For hundreds of years, "X" has been the symbol of the unknown quantity in mathematical equations. So who started this practice? There are several theories as to why it is called "X". Let's examine them together and decide for yourself the most logical reason.
algebra; He was born in the middle east, in the golden age of medieval Islamic civilization (between 750 and 1258 AD), and was given its first form by Mohammed al-harezmi. Later, the book "al-jabr wal-mukabela" (later turned into an algebra name) was published in the 9th century. In these magnificent days, the Muslim administration and culture expanded to the Iberian Peninsula with the encouragement of the scholars with scholarships in science and mathematics.

So what does this have to do with the letter "x" in math? In a recent ted talk (see ted talks), the founder of radius foundation terry moore attributes the use of x to spanish academics' inability to translate some arabic sounds. including shin sound. According to moore, the word "al-shalan" in arabic, which means "unknown thing", has always appeared in the first studies in mathematics. for example, "three unknowns are equal to 15, so the unknowns are 5." You may encounter sentences like the first math studies.

Meanwhile, you can watch terry moore's ted speech I mentioned above at:

however, since the Spanish academics did not have a sound corresponding to the letters "sh" in the word shin, they went to use the "ck" sound, which is written in chi symbol (big x in greek) in classical greek. Moore continues his theory as follows; The "unknown thing" characterized by chi (x) in greek was later replaced by x in the latin alphabet. this usage is also seen in the use of xmas, which means christmas. It is similar to the practices made by religious scholars using the Greek letter chi (x) as a shortcut for "Christ."

The main problem in Moore's explanation is that there are no direct documents and evidence to support him. To speak more speculatively, those who translate these mathematics works do not care about phonetics, they care about the meaning of words. that is, whether they were "sh" or not, they thought it would be irrelevant. Although there is no direct evidence for this theory of moore, it remains the main theory very quickly, even among many scholars. (if you do a quick google search, you can find many foreign professors researching this theory in math)

In the 1909-1916 edition of the webster dictionary (now online version: webster's online dictionary) introduces another theory, among other theories. (a friend of ours wrote this theory here in 2011, to read: # 21814935.) This word, which means "thing" in Turkish, which corresponds to "shei" in Arabic, becomes "xei" in Greek, and then evolves to "x". d. ali khounsary also states that "xenos", which means "unknown" in greek, starts with x and may have been born from there. but again, it is useful to underline, as in other theories, there is no evidence or document to support this theory.

Let's come to a documented theory. Although the great philosopher and mathematician rene descartes does not find it and begins to see it and use it from someone else, it is shown as the architect of this use by oxford english dictionary and by the author of a history of mathematical notations florian cajori. at least descartes is important in spreading this use to large audiences, even if he did not find it himself.

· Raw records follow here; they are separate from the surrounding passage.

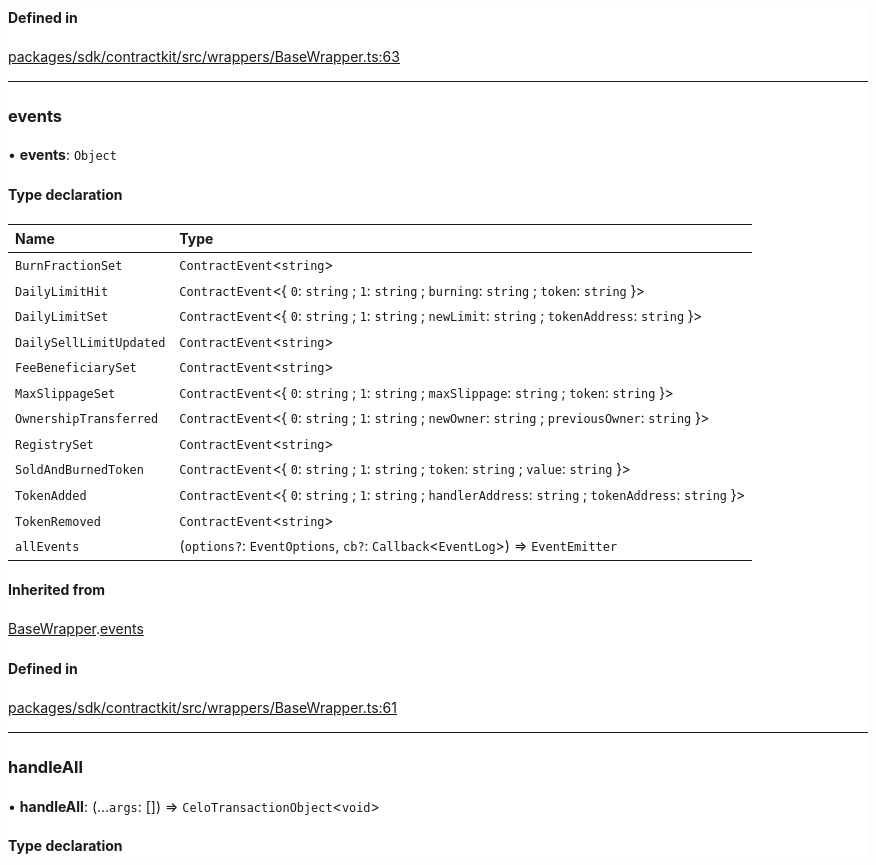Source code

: #### Defined in

[packages/sdk/contractkit/src/wrappers/BaseWrapper.ts:63](https://github.com/celo-org/developer-tooling/blob/master/packages/sdk/contractkit/src/wrappers/BaseWrapper.ts#L63)

___

### events

• **events**: `Object`

#### Type declaration

| Name | Type |
| :------ | :------ |
| `BurnFractionSet` | `ContractEvent`\<`string`\> |
| `DailyLimitHit` | `ContractEvent`\<\{ `0`: `string` ; `1`: `string` ; `burning`: `string` ; `token`: `string`  }\> |
| `DailyLimitSet` | `ContractEvent`\<\{ `0`: `string` ; `1`: `string` ; `newLimit`: `string` ; `tokenAddress`: `string`  }\> |
| `DailySellLimitUpdated` | `ContractEvent`\<`string`\> |
| `FeeBeneficiarySet` | `ContractEvent`\<`string`\> |
| `MaxSlippageSet` | `ContractEvent`\<\{ `0`: `string` ; `1`: `string` ; `maxSlippage`: `string` ; `token`: `string`  }\> |
| `OwnershipTransferred` | `ContractEvent`\<\{ `0`: `string` ; `1`: `string` ; `newOwner`: `string` ; `previousOwner`: `string`  }\> |
| `RegistrySet` | `ContractEvent`\<`string`\> |
| `SoldAndBurnedToken` | `ContractEvent`\<\{ `0`: `string` ; `1`: `string` ; `token`: `string` ; `value`: `string`  }\> |
| `TokenAdded` | `ContractEvent`\<\{ `0`: `string` ; `1`: `string` ; `handlerAddress`: `string` ; `tokenAddress`: `string`  }\> |
| `TokenRemoved` | `ContractEvent`\<`string`\> |
| `allEvents` | (`options?`: `EventOptions`, `cb?`: `Callback`\<`EventLog`\>) => `EventEmitter` |

#### Inherited from

[BaseWrapper](wrappers_BaseWrapper.BaseWrapper.md).[events](wrappers_BaseWrapper.BaseWrapper.md#events)

#### Defined in

[packages/sdk/contractkit/src/wrappers/BaseWrapper.ts:61](https://github.com/celo-org/developer-tooling/blob/master/packages/sdk/contractkit/src/wrappers/BaseWrapper.ts#L61)

___

### handleAll

• **handleAll**: (...`args`: []) => `CeloTransactionObject`\<`void`\>

#### Type declaration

In particular, his masterpiece, La Geometrie (1637), descartes symbolized the letters at the beginning of the alphabet (eg a, b, c) for known quantities, and the letters at the end of the alphabet (eg z, y, x) for unknown quantities.

but why? why x rather than z or y? still nobody knows. Speaking speculatively, x stands out because it is more popular when writing works than the other letter. one story even tells that the secretary who wrote the works of descartes was the one who suggested using x as unknown. because the use of x was less. This story is true or false or unknown, descartes used x in 1629 in some manuscripts that he wrote long before la geometrie. At that time, he used x, y, and z for the use of x, which was not so strict, even for known values.